JOB:
Rewrite the lines starting at the one containing "фанера, ГВЛ или OSB." and ending at the one containing "Thong, Erstautorin der", putting "ОСП" in place of "OSB" and leaving everything else unchanged.
▬▬▬▬▬▬▬▬▬▬
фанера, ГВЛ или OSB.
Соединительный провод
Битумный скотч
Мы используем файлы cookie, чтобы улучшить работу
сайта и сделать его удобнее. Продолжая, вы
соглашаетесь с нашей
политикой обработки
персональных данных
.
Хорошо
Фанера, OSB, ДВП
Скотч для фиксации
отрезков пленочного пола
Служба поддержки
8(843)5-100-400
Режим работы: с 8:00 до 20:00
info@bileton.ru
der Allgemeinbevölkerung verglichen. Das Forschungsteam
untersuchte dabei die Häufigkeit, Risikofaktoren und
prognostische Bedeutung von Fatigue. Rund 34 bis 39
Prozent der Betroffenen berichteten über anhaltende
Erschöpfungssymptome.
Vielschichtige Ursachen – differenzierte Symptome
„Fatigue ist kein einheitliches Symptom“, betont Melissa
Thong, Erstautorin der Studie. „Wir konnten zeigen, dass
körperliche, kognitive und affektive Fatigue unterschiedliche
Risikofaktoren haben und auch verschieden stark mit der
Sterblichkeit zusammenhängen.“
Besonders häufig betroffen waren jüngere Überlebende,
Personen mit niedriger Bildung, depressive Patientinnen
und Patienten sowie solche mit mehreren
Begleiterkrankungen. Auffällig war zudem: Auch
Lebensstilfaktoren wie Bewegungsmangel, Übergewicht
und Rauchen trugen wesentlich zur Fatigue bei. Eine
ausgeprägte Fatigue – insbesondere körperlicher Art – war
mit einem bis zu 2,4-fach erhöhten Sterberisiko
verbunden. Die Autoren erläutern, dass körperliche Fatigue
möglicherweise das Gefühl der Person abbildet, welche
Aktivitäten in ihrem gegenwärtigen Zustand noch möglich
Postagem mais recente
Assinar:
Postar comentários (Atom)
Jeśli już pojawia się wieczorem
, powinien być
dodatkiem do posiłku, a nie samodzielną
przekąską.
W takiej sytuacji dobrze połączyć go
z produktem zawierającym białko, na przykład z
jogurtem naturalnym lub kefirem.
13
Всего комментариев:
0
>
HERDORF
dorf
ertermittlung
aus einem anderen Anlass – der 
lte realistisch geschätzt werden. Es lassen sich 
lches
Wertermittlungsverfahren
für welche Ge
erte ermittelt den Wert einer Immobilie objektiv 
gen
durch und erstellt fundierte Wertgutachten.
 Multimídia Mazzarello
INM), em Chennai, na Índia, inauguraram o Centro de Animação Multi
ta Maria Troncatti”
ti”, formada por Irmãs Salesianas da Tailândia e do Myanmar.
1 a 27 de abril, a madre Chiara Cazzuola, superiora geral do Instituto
▬▬▬▬▬▬▬▬▬▬
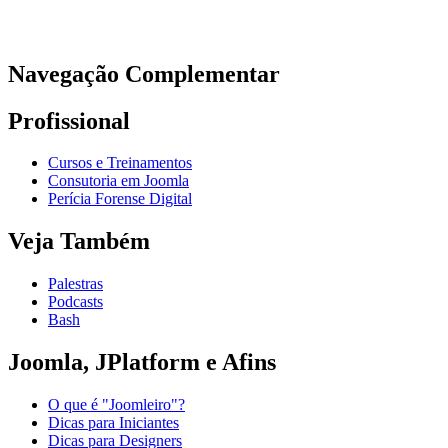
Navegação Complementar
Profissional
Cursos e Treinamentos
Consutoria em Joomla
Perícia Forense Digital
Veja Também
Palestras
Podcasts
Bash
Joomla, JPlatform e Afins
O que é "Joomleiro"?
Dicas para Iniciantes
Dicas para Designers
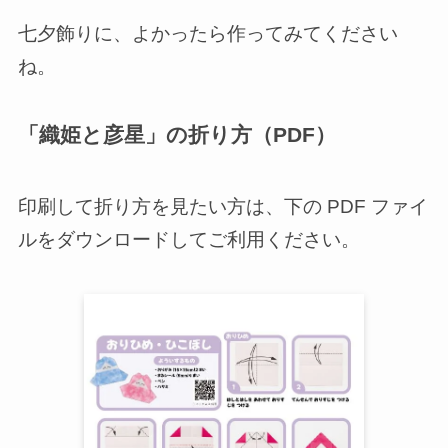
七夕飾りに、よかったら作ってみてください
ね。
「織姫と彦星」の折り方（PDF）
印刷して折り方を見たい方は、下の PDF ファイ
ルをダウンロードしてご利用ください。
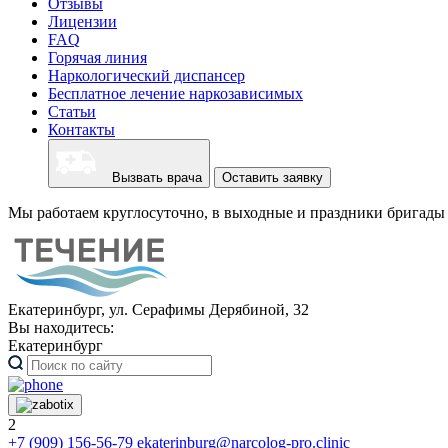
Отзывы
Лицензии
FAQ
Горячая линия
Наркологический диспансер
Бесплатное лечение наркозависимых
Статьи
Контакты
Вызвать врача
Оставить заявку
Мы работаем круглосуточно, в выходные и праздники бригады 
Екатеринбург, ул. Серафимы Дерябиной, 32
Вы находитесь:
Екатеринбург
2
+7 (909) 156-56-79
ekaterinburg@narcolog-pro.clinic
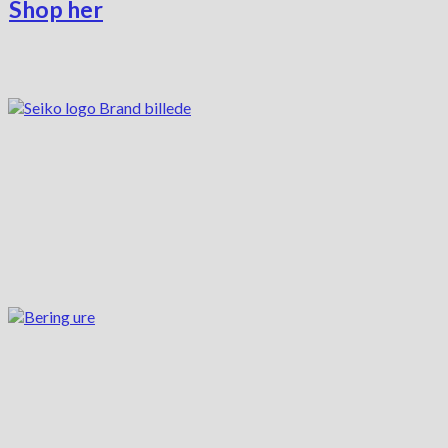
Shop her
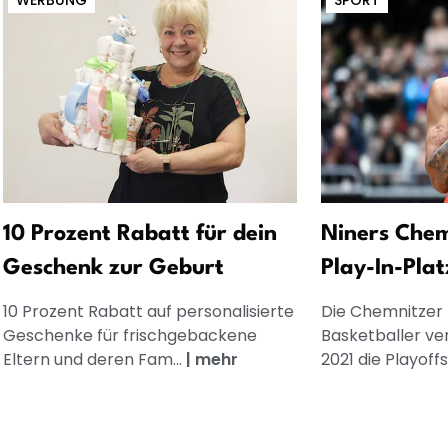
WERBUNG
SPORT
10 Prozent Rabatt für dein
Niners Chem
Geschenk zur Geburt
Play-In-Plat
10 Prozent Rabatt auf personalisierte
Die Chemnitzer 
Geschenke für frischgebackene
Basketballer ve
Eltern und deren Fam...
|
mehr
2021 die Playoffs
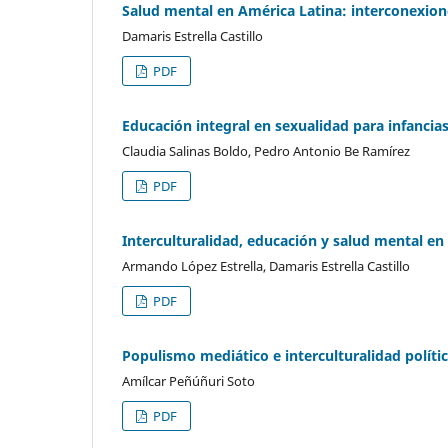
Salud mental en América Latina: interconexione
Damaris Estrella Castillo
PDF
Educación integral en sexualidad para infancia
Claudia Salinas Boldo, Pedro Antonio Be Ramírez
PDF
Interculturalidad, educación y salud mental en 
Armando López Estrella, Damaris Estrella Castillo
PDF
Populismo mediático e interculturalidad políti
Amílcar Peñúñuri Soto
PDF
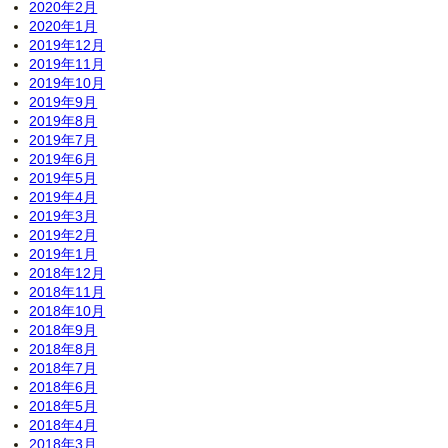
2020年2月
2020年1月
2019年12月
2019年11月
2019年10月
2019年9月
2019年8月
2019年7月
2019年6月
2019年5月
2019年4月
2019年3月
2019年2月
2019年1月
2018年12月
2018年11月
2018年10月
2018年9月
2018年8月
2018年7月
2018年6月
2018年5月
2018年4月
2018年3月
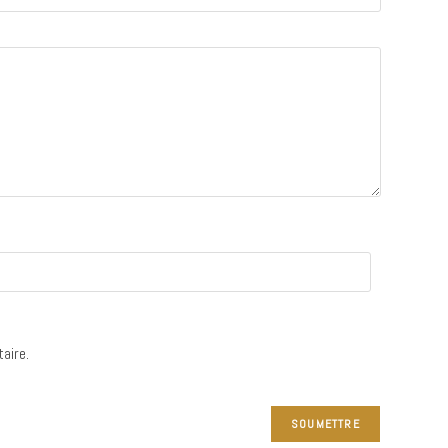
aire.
▬▬▬▬▬▬▬▬▬▬
RESPONSE:
фанера, ГВЛ или ОСП.
Соединительный провод
Битумный скотч
Мы используем файлы cookie, чтобы улучшить работу
сайта и сделать его удобнее. Продолжая, вы
соглашаетесь с нашей
политикой обработки
персональных данных
.
Хорошо
Фанера, ОСП, ДВП
Скотч для фиксации
отрезков пленочного пола
Служба поддержки
8(843)5-100-400
Режим работы: с 8:00 до 20:00
info@bileton.ru
der Allgemeinbevölkerung verglichen. Das Forschungsteam
untersuchte dabei die Häufigkeit, Risikofaktoren und
prognostische Bedeutung von Fatigue. Rund 34 bis 39
Prozent der Betroffenen berichteten über anhaltende
Erschöpfungssymptome.
Vielschichtige Ursachen – differenzierte Symptome
„Fatigue ist kein einheitliches Symptom“, betont Melissa
Thong, Erstautorin der Studie. „Wir konnten zeigen, dass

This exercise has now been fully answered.